Polina - Bastien Vivès

Propulsé comme valeur montante de la bande dessinée hexagonale avec Le goût du chlore, Bastien Vivès est insolent de talent. Dans Polina, il pousse l’épurement au maximum et nous livre un petit chef d’œuvre.

L’histoire de Polina, toute jeune danseuse, démarre d’une façon des plus abruptes, avec son audition d’entrée dans une académie de danse. Elle n’a pas dix ans, les mots sont durs : « Si vous n’êtes pas souple à six ans, vous le serez encore moins à seize ans. La souplesse et la grâce ne s’apprennent pas. C’est un don. Suivante… » On le sait, dans ces milieux, l’excellence se décèle dès le plus jeune âge, suivant un déterminisme contestable.

L’homme qui la juge en impose. Professeur Bojinski. Peu disert, il voit quelque chose en elle. Sa vie, sa carrière, atypiques, se construiront dans l’ombre de cet homme, démiurge lointain et père de substitution. Passant d’une troupe de danse contemporaine expérimentale, sous la houlette de LA référence Mikhail, à une formation plus modeste mélangeant musique et danse, Polina reviendra à son guide, toujours.

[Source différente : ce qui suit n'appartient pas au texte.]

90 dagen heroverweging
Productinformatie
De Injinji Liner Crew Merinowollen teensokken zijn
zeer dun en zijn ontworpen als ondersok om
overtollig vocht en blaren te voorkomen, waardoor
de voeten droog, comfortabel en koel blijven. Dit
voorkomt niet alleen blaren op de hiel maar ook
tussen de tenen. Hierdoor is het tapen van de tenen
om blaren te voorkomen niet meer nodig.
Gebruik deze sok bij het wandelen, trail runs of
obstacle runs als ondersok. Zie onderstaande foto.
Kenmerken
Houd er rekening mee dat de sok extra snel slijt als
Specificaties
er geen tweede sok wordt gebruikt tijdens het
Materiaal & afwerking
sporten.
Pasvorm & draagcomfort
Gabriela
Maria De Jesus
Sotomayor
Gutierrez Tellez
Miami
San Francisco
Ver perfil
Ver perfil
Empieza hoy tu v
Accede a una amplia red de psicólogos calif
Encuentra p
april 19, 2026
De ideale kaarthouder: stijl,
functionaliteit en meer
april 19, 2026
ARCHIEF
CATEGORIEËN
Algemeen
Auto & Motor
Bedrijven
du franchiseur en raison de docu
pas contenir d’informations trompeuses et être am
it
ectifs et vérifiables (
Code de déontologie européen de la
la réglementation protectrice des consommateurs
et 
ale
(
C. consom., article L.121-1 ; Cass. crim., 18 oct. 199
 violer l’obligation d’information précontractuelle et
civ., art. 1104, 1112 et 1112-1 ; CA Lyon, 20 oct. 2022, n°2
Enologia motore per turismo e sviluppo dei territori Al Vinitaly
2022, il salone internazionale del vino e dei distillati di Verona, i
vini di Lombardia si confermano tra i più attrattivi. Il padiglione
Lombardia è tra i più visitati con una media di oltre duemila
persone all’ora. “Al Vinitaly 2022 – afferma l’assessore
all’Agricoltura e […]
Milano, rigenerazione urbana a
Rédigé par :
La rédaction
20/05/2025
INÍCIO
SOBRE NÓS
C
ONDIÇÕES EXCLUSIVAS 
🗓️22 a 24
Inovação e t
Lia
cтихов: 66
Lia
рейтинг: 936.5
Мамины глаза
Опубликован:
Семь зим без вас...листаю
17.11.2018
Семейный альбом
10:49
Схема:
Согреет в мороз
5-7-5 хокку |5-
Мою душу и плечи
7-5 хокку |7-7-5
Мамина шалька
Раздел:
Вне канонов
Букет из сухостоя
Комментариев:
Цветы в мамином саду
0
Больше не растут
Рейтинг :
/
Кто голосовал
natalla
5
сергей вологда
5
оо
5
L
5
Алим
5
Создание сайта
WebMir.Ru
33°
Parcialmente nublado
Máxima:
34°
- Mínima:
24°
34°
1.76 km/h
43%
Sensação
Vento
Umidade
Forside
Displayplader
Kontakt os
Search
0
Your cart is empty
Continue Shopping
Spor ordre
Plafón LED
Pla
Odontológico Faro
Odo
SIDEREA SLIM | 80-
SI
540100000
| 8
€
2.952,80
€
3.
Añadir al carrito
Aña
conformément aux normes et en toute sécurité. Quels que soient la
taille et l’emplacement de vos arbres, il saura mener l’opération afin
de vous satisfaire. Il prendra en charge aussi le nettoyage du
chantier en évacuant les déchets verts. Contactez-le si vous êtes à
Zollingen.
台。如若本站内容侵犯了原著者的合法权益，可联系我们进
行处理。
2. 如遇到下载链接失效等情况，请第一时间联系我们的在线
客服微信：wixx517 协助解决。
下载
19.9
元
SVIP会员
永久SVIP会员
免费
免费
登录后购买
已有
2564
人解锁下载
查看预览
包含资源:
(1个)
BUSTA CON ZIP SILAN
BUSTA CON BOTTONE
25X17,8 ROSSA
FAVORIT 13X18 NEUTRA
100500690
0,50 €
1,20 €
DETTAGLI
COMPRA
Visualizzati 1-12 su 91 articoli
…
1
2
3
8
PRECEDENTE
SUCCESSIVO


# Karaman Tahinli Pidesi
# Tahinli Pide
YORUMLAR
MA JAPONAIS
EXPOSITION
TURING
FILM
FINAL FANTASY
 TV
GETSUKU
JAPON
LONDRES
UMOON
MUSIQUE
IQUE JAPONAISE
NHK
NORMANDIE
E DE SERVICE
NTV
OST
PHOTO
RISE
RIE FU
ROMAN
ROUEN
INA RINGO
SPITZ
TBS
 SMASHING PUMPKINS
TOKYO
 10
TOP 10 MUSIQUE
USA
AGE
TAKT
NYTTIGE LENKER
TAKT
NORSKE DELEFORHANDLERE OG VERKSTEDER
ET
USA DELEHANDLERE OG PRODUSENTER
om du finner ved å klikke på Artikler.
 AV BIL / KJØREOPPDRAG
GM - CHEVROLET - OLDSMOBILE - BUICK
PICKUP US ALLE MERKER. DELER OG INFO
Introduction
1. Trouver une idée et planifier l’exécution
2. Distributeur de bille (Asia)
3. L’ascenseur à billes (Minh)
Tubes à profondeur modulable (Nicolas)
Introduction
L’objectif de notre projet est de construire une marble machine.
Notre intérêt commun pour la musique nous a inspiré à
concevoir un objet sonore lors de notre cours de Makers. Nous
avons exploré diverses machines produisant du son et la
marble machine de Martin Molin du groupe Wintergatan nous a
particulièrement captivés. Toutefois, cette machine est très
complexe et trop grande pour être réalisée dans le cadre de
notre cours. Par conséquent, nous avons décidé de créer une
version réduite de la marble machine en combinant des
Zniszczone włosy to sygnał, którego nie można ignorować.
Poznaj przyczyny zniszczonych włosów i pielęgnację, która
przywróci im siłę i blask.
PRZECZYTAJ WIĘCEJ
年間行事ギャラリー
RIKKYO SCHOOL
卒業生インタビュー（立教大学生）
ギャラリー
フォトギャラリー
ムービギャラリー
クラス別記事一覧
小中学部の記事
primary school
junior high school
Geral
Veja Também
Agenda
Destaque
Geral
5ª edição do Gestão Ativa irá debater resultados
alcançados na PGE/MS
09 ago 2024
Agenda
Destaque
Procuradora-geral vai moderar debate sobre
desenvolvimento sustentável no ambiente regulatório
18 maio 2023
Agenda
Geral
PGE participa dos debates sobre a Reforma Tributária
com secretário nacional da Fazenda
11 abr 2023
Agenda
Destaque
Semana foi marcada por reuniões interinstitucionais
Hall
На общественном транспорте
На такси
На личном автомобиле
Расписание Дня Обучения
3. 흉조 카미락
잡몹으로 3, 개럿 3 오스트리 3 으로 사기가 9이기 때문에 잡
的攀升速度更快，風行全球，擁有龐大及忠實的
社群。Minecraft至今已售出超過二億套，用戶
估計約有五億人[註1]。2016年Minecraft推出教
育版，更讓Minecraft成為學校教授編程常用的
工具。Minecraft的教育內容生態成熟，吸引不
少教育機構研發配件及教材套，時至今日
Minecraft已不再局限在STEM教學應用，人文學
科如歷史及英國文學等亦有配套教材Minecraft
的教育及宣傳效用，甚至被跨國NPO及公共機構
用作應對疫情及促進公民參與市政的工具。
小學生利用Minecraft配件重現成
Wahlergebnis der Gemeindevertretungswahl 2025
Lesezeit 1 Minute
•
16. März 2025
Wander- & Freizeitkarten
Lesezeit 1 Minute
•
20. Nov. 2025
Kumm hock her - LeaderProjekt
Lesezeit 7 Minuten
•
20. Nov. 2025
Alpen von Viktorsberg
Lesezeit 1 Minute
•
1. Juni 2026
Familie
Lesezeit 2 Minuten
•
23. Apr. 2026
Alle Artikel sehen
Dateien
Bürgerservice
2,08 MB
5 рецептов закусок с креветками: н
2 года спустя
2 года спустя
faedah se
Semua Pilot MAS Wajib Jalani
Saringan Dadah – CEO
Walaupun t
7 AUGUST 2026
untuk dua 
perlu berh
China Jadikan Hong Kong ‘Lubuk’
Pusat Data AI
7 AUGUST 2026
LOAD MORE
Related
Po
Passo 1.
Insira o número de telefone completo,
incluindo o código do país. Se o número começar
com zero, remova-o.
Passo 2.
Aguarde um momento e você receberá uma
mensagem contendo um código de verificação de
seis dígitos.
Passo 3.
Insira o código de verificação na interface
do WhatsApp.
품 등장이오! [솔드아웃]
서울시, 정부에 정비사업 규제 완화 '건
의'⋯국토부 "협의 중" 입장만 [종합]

Le récit est passionnant, on suit avec plaisir ces moments de vie. Polina grandit, progresse, se cherche. A la manière d’instantanés, Bastien Vivès dresse son histoire par bribes. L’imagination du lecteur comble les vides. Cette chronique de vie, limpide, laisse l’étrange impression d’avoir été écrite sur un coin de table ; et c’est souvent le signe d’un long travail.

Le dessin suit la même trajectoire. Le trait est aérien, vif. Rarement les mouvements auront été si bien rendus, les scènes dansées sont d’une grande finesse, quasi hypnotiques. Ca ma rappelé l’improvisation de Barychnikov au Kirov, dans le film Soleil de nuit, sur une chanson de Vyssotski. Des gestes simples en apparence, mais une énergie et une expressivité incroyables.

Polina est un récit magnifique. La complexité des rapports maître-élève, parce que c’est de cela qu’il s’agit, rappelle La confusion des sentiments de Stefan Zweig. Je ne sais pas dans quelle mesure il s’inspire de la vie de Polina Semionova, mais il est sûr qu’influencer un tel album vaut bien une médaille de concours international. Bastien Vivès s’exprime tout en toucher, tout en finesse. Vous voulez de la grâce, lisez Vivès et oubliez Black Swan. Sérieusement.



Scénario & Dessins : Bastien Vivès - Editeur : Casterman - Collection KSTR - Récit complet.